Alfredo di Stefano is a white blur.

That impression remains steadfastly there in my ageing retina from that singular moment in the 73rd minute on that balmy spring evening at Hampden Park in 1960 when Real Madrid, playing as if choreographed by Balanchine and seeming to reinvent football in front of an audience who thought they knew everything about the game, had lost an audacious goal scored by Erwin Stein of Eintracht Frankfurt.

The Real team centred the ball with an air of effrontery after having asserted such previous superiority over talented opponents by making them look as if they had been hired merely as stage-hands. When the ball was put back into play Di Stefano was just inside his own half, looking languid and quite innocent. It was then played in one or two passes until it arrived at his foot about forty yards from goal.

Out of that casual acceptance of the ball came a surge that seared the eye and slit the throat of the German defence. For when the ball left his foot well outside the box it rose barely an inch above the ground and the goalkeeper Egon Loy, who looked atrophied by such movement, could only stare at the ball snug in his net. It was a pivotal moment, not for the game itself, but for the character of the Argentine.

For although there were marvellous goals scored in that game, including a tight angle left foot strike by the fabulous Ferenc Puskas that would have penetrated the ozone layer had there not been a net there, this single assertion of individuality stamped him even greater than the magical talents around him.

It is true, of course, that he was in good company. He was never made to struggle all that much and if he was off form as he was from time to time, as any footballer can be, then there were plenty others to distract attention from any lapses.

But whereas he played alongside others who were blessed with immeasurable talent, some of them had flaws. Gento was faster than a gazelle but tricky in a way that might be called showboating.

Puskas could conceivably have played well even if they had amputated his right foot because it was there only to make him look normal. Canario and Luis del Sol were excellent but never could quite assert themselves and punish opponents as severely as Di Stefano.

For if there were any player who could be called the complete player it was he. He dribbled, he passed, he headed, he shot, all with the polished accomplishment of a man who seemed immune from the deadening effect of orthodox coaching. As such, these assets combined to enable him to score 216 goals in 282 games with Real. In doing so, he helped create the air of mastery surrounding Argentinian football that meant it came as no surprise that Maradona emerged from the same cradle and is continued in kind by Lionel Messi.

Yes, he played more for Spain eventually than he did for the country of his birth, but in the footballing ethos he was always seen as a South American.

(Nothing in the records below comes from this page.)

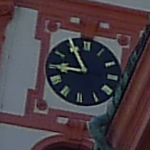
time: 8:54
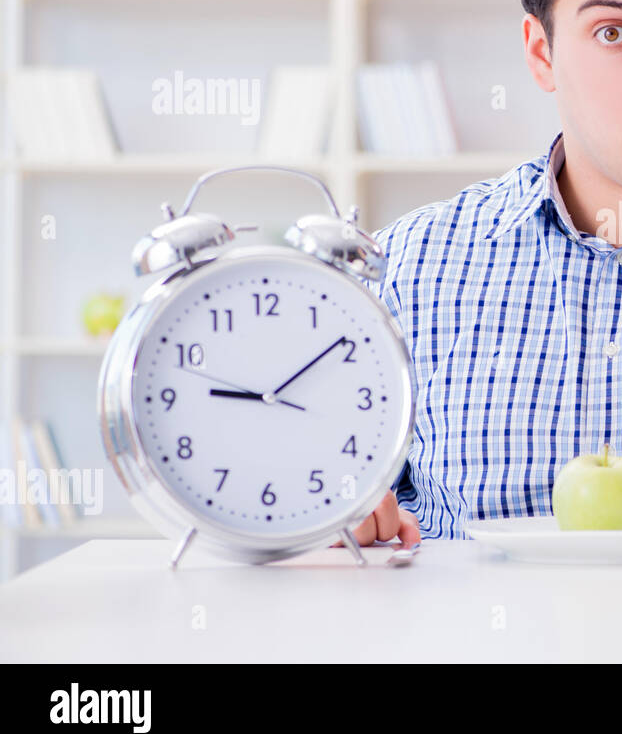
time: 9:09
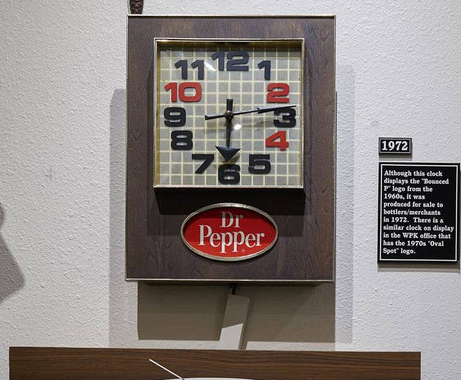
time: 6:13
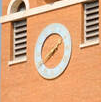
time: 1:39
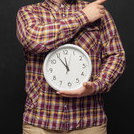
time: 11:54
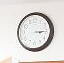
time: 3:14
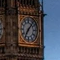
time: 7:07
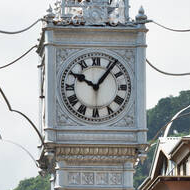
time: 10:06
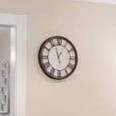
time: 12:57
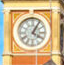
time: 4:05
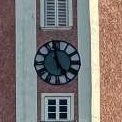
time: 4:57
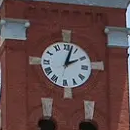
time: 2:02
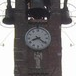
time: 8:21
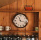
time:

For what we watched that night was the prototype of the kind of player who can marry cerebral play with physical mastery of a field. Maradona's great individual lengthy run and goal in the Azteca against England in 1986 came from the Di Stefano blueprint.

Watch again Messi on the sudden spurt he produced in scoring the stunning goal he made to score late against Bosnia & Herzegovina and you are watching the genetic effect of a Di Stefano which both inspired that kind of player and retained the image of his style which was even more River Plate than Real Madrid.

By sheer contrast I watched him from afar that rainy night in Gothenburg in 1983 when he managed Real against Aberdeen in the Cup Winners' Cup final. He was a tiny dark figure that night as he was outthought by Sir Alex, who claims he presented him a bottle of whisky before the match, one that must have produced mystification rather than a hangover in a ploy that Jock Stein could not have bettered.

The fact that he was such a great player meant that there were great expectations of him in that role and indeed he had his successes, winning in particular the European Cup Winners' Cup in 1980.

I met him during that spell with Valencia. He brought his club to Ibrox for a European tie. I had to find out the team he was to play so I went to the dressing-room door and timidly knocked for attention.

A player opened the door and I asked to speak to the manager. The player pointed to the corner of the vast, woodened Ibrox dressing room and there in the corner was the great Alfredo.

He wore a crumpled suit and looked as if he had been up all night, unsmiling and with a tiny fag in his mouth, nipping at it like it was giving him great sustenance. He looked wrinkled and tiny and unathletic and somehow I felt let down given what he had been in a white shirt.

That of course was naive. Life had changed and so had he. Later, when he fell out with Real and refused to go back to the stadium, ever, he was forced out of exile by another Scottish influence. Celtic.

He returned for his testimonial game against the new European Champions and the game was stopped early in the first-half for both teams and the crowd to acclaim one of the greats in the game.

In 1962 he was kidnapped by a gang while in Caracas with Real. No ransom had been paid for his eventual release. They would have had to sell the Bernabeu for that.